TRIBUNNEWS.COM - Simak inilah penjelasan mengenai apa itu Quiet Quitting, lengkap dengan dampak yang akan muncul.
Melansir en.wikipedia.org, istilah Quiet Quitting awalnya diciptakan pada simposium ekonomi Texas A&M tentang ambisi yang semakin berkurang di Venezuela pada 17 September 2009 oleh Ekonom Mark Boldger.
Istilah tersebut juga sering digunakan oleh penulis buku terlaris Nick Adams dan Ekonom Thomas Sowell.
Quiet quitting yakni melakukan pekerjaan seperlunya sesuai dengan yang diminta atasan maupun kantor, tidak lebih.
Perilaku ini termasuk tetap masuk kantor dengan tepat waktu dan menyelesaikan tugas yang diberikan oleh atasan, namun semuanya dalam batas minimal.
Tidak ada kemungkinan untuk lembur atau memeriksa pekerjaan di luar jam kantor atau komitmen lebih lainnya.
Baca juga: Ekosistem Ekonomi Kreatif Mampu Buka 23 Juta Lapangan Pekerjaan
Artinya, tidak ada upaya untuk membuat kinerja kita di kantor menjadi istimewa atau berlebihan karena 'kesetian' pada pekerjaan.
Tujuan utama dari pola pikir ini adalah menghindari kelelahan kerja dan lebih memperhatikan kesehatan mental dan kesejahteraan pribadi seseorang.
Dikutip dari theguardian.com, Maria Kordowicz, seorang profesor dalam perilaku organisasi di University of Nottingham dan direktur pusat pendidikan dan pembelajaran interprofessional, mengatakan peningkatan quiet quitting terkait dengan penurunan nyata dalam kepuasan kerja.
"Sejak pandemi, hubungan orang dengan pekerjaan telah dipelajari dalam banyak cara, dan literatur biasanya, di seluruh profesi, akan berpendapat bahwa cara orang berhubungan dengan pekerjaan mereka telah berubah," kata Kordowicz.
Baca juga: Link dan Cara Daftar Clickworker, Aplikasi Penyedia Pekerjaan Sampingan Secara Online
"Saya pikir ini memiliki kaitan dengan elemen quiet quitting yang mungkin lebih negatif: keluar dari pekerjaan secara mental, kelelahan karena volume pekerjaan dan kurangnya keseimbangan kehidupan kerja yang melanda banyak dari kita selama pandemi." lanjutnya.

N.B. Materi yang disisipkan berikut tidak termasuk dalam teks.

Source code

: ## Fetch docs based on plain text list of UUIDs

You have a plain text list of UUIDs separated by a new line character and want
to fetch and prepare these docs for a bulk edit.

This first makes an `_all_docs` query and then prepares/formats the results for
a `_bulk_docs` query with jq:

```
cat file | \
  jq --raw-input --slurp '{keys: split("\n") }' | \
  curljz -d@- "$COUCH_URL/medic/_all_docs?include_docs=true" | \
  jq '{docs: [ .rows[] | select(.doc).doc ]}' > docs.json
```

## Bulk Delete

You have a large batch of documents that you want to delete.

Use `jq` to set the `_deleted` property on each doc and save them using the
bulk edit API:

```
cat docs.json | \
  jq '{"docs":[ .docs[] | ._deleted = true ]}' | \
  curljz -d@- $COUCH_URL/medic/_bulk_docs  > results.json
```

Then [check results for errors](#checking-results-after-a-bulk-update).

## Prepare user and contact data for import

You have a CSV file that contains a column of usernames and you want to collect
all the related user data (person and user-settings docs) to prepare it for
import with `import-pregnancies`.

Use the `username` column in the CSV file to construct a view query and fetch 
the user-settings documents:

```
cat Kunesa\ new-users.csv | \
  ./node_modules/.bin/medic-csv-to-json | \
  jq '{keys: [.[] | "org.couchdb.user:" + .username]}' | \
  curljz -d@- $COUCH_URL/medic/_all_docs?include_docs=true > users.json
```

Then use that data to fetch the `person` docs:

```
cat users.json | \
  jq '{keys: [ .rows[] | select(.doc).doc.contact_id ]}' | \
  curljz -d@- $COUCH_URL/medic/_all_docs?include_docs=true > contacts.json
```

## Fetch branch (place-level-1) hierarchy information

Kordowicz menambahkan, hal itu bisa menyebabkan berkurangnya kepuasan di tempat kerja, kurangnya antusiasme, dan kurangnya keterlibatan.
Dampak Buruk
Pakar perilaku di tempat kerja asal Los Angeles, Pattie Ehsaei menilai quiet quitting ini tidak sepenuhnya memberikan pengaruh baik, khususnya untuk pencapaian profesional.
"Kemajuan dan kenaikan gaji akan diberikan kepada mereka yang tingkat usahanya menjamin kemajuan, dan bagi yang melakukan paling minimum tentu saja tidak," tambahnya.

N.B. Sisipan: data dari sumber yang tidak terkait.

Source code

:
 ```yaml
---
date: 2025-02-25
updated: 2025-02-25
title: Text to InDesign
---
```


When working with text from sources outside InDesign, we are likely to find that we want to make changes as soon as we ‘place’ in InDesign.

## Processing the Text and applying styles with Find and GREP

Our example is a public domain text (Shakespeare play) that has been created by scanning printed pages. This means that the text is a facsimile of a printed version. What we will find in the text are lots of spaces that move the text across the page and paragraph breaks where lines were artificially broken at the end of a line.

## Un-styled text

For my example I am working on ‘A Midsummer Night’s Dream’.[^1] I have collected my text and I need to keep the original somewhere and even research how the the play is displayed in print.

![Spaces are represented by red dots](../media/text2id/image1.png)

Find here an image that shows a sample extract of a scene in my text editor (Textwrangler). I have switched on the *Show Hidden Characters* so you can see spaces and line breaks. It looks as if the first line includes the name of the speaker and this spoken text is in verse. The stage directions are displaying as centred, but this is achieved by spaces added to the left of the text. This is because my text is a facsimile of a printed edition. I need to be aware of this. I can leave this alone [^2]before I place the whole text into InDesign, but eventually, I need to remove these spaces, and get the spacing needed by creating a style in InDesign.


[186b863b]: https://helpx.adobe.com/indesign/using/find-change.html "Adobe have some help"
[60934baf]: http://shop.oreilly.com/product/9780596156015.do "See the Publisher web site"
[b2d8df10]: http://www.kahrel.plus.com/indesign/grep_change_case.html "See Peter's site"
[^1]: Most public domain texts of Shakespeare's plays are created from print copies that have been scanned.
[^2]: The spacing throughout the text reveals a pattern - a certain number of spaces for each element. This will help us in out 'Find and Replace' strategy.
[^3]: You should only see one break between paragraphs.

Konsultan HRD, Michael Timme menyarankan, salah satu cara agar tetap bisa mewujudkan work life balance adalah dengan memaksimalkan jam kerja di kantor.
Hal ini bisa menghilangkan faktor buruk dari quite quitting seperti kurangnya motivasi, keterbelakangan keterampilan, kurangnya fleksibilitas dan ketidakmampuan untuk bekerja dalam pengaturan tim.
"Dari sudut pandang kantor, quite quitting dapat menyebabkan konflik antar karyawan, karena beberapa karyawan akan merasa orang lain tidak memikul beban mereka," tambahnya.